Would you let 15 year old take your kids into DC?

Anonymous
I'm a PP that said no. I did not say no bc I'm scared of any dangers on the metro/bus. I was mostly thinking of the behavior of my two sons about the same age. They constantly fight/bicker. I am not sure that a 15 yr old would have the maturity to handle it if they started in the museums or zoo. I would trust the sitter to handle it in our home bc he could just send them to their rooms. I would also feel more comfortable if he brought the kids to familiar places like the neighborhood park. But, I guess this is an issue with my own kids. If your kids get along well then go for it. Also, you should probably have the support of your ex as he can make this a problem for you.
Anonymous
Anonymous wrote:It depends on the 15 year old. Some are very mature and responsible, some are airheads.


THATs the answer. Actually, half the answer. It also depends on your kids - are they good listeners? do they get along? are they well-behaved with this sitter?


My 14 year old does these things (not for younger kids yet, but certainly for himself). He has been riding the metro without an adult since his 13th summer.

The posters who think a 15 year old is too young to ride the metro are crazy (or at least should get out more).

Anonymous
I agree with dad. I would not allow it. Why not offer dad more time?
Anonymous
I would as long as babysitter was familiar with metro and would have a basic idea of what to do if there was an issue with the metro. It also sounds like you will be fairly easily be able to meet them if there is an issue.

INFORMATION PROVIDED:
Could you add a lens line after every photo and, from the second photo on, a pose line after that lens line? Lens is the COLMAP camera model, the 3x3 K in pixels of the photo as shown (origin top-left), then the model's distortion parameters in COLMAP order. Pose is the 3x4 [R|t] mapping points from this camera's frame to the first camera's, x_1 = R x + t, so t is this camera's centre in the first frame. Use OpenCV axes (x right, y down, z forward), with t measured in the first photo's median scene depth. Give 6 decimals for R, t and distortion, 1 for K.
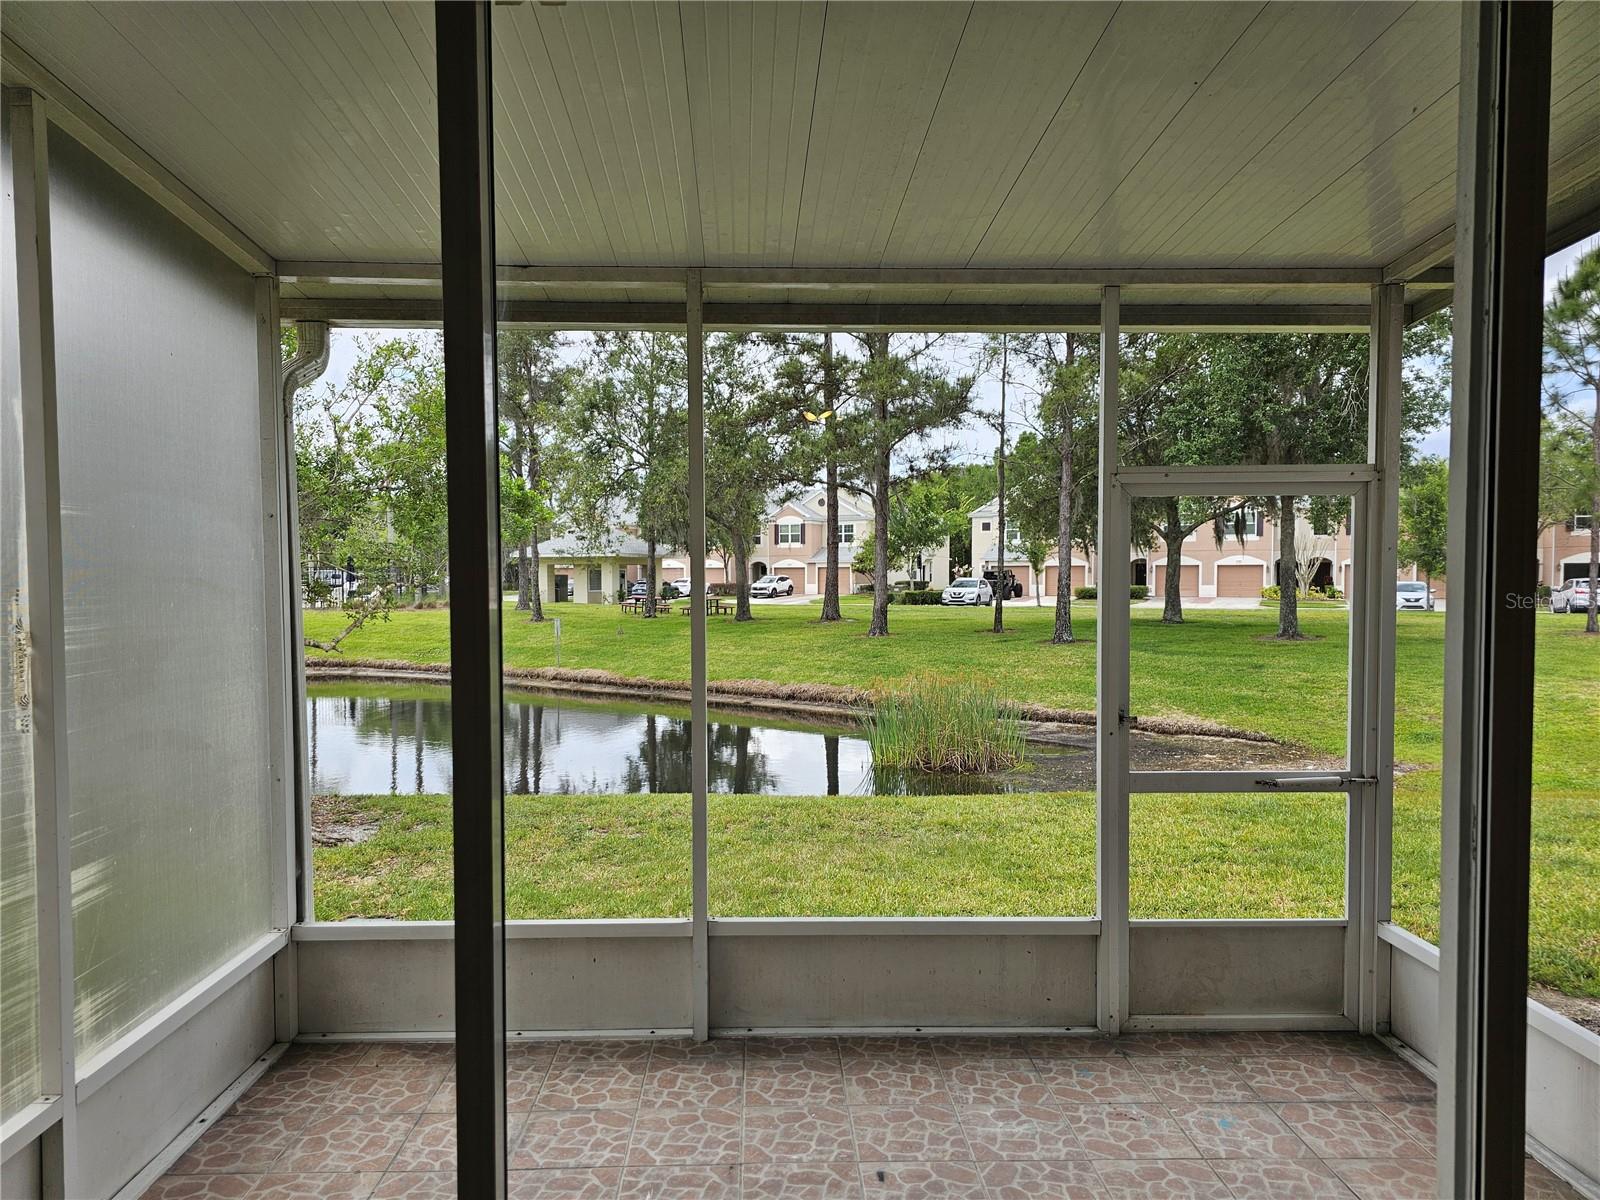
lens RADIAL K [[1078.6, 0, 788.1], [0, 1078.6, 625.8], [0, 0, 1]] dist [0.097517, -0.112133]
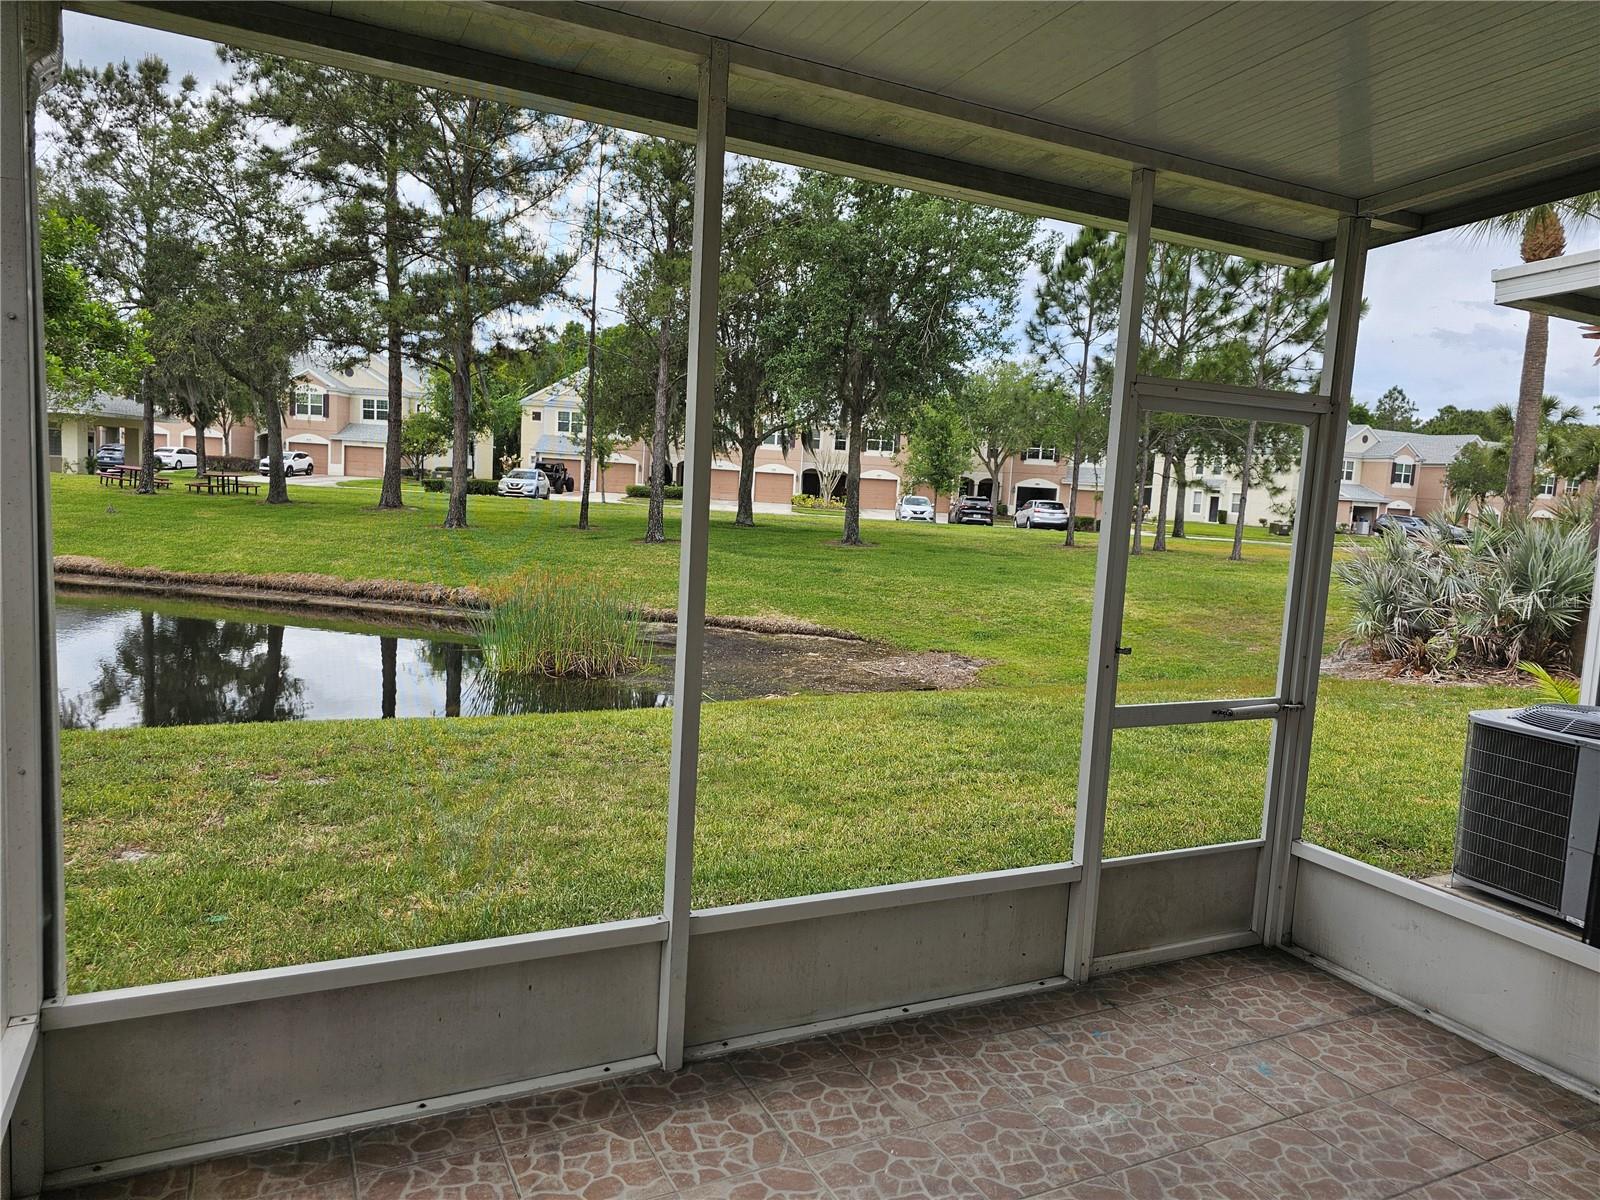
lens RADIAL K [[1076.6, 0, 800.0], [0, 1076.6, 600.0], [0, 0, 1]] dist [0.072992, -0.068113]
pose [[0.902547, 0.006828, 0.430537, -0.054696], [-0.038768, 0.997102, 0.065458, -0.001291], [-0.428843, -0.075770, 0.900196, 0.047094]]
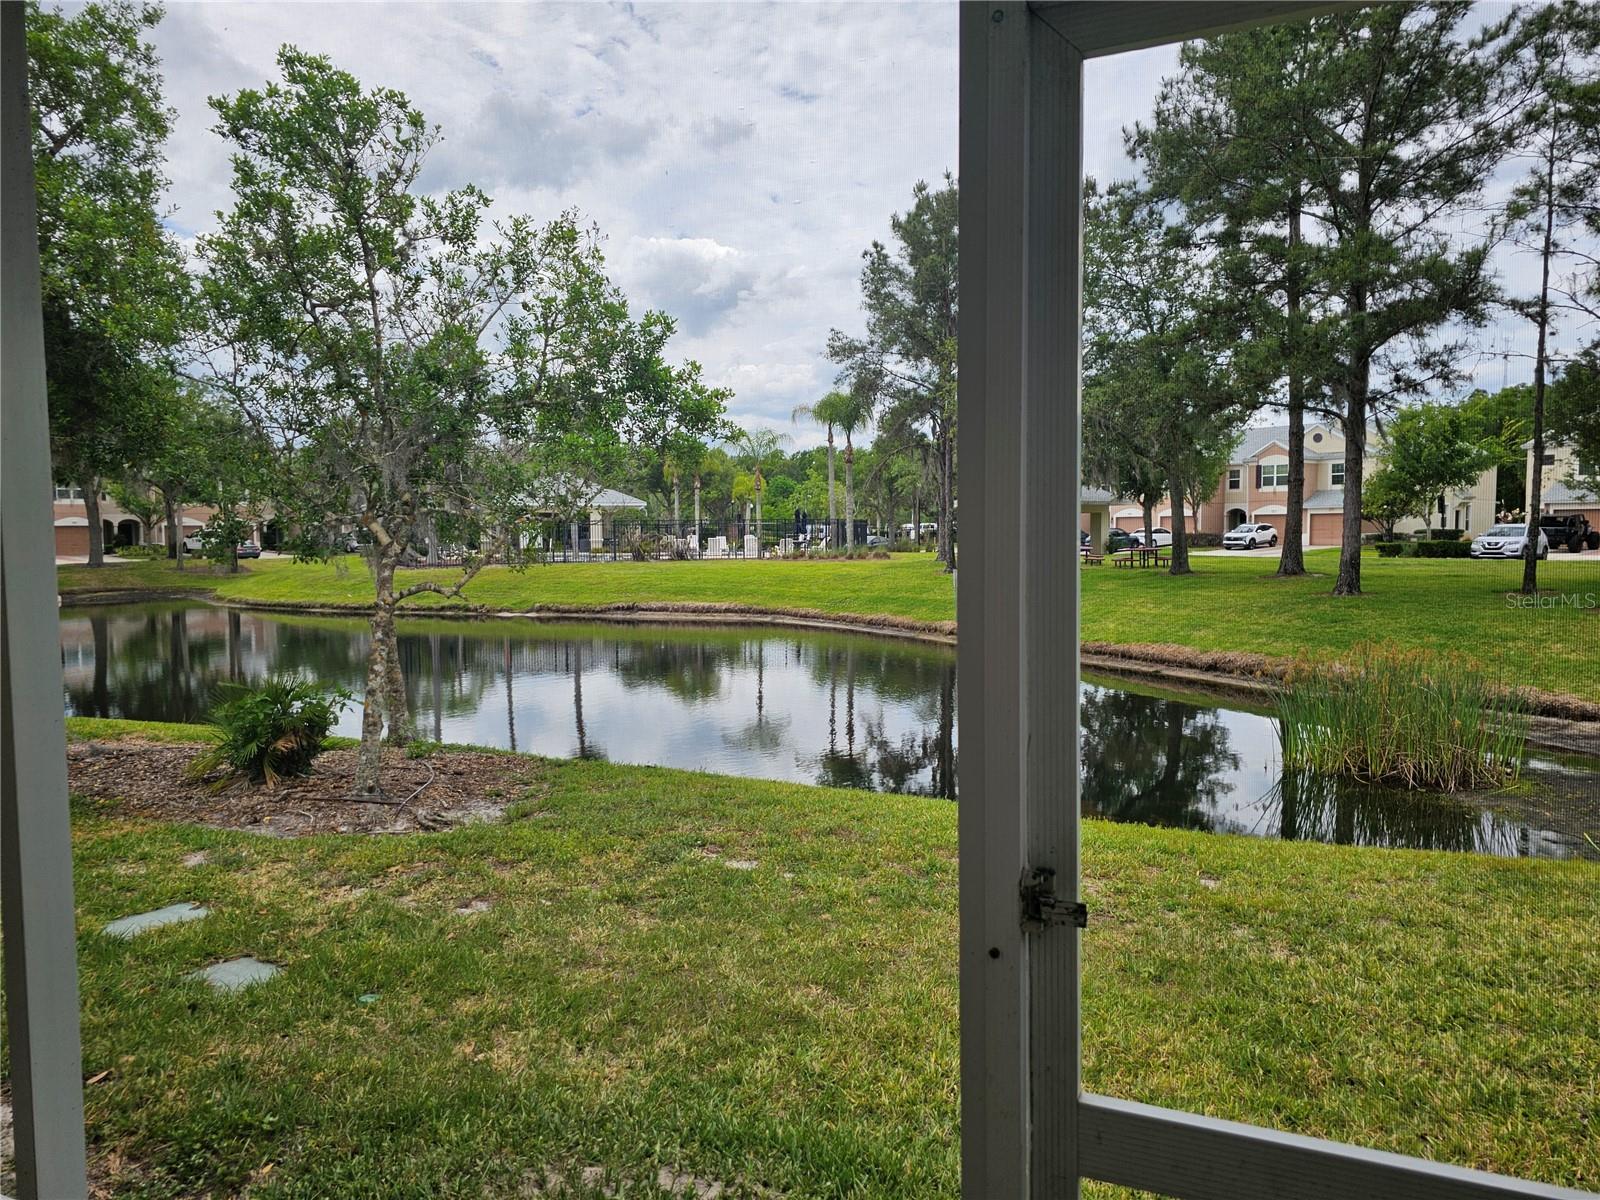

EXERCISE REQUIREMENTS:
a: Please retype the entries, beginning at their first line and stopping after the line that contains "dist [0.097517, -0.112133]". Leave the pictures out of your copy.
b: Write what comes next in the forum thread about letting a 15-year-old take younger kids into DC, picking up after its last post.
The forum thread and the entries have nothing to do with each other.

ANSWERS TO THE PROBLEMS:
a:
Could you add a lens line after every photo and, from the second photo on, a pose line after that lens line? Lens is the COLMAP camera model, the 3x3 K in pixels of the photo as shown (origin top-left), then the model's distortion parameters in COLMAP order. Pose is the 3x4 [R|t] mapping points from this camera's frame to the first camera's, x_1 = R x + t, so t is this camera's centre in the first frame. Use OpenCV axes (x right, y down, z forward), with t measured in the first photo's median scene depth. Give 6 decimals for R, t and distortion, 1 for K.
lens RADIAL K [[1078.6, 0, 788.1], [0, 1078.6, 625.8], [0, 0, 1]] dist [0.097517, -0.112133]

b:
That said, I thinking taking into the fact that your ex is so against it is important. Does he know the babysitter and know she's mature and competeNt? Have you laid out all the details for him?
Anonymous
Of course. Taking the metro to Woodley Park and walking up the street to the zoo is in a safe neighborhood. The Smithsonian stop makes it easy to go to the museums. 15 year olds who live in the city take public transportation by themselves all the time. As long as the sitter is responsible, and your kids are not out of control ( they will listen to the sitter), they will be fine. I assume the sitter will have a cell phone, and you can ask her to check in from time to time.
Anonymous
The plan is fine. If your ex is unreasonable you can't live your life in constant fear of his complaints. he can call all he wants but for this, they won't care. If you have your on lawyer you might get some advice on how to handle these kinds of situations prospectively.

But the plan sounds fine and really fun.
Anonymous
Anonymous wrote:The plan is fine. If your ex is unreasonable you can't live your life in constant fear of his complaints. he can call all he wants but for this, they won't care. If you have your on lawyer you might get some advice on how to handle these kinds of situations prospectively.

But the plan sounds fine and really fun.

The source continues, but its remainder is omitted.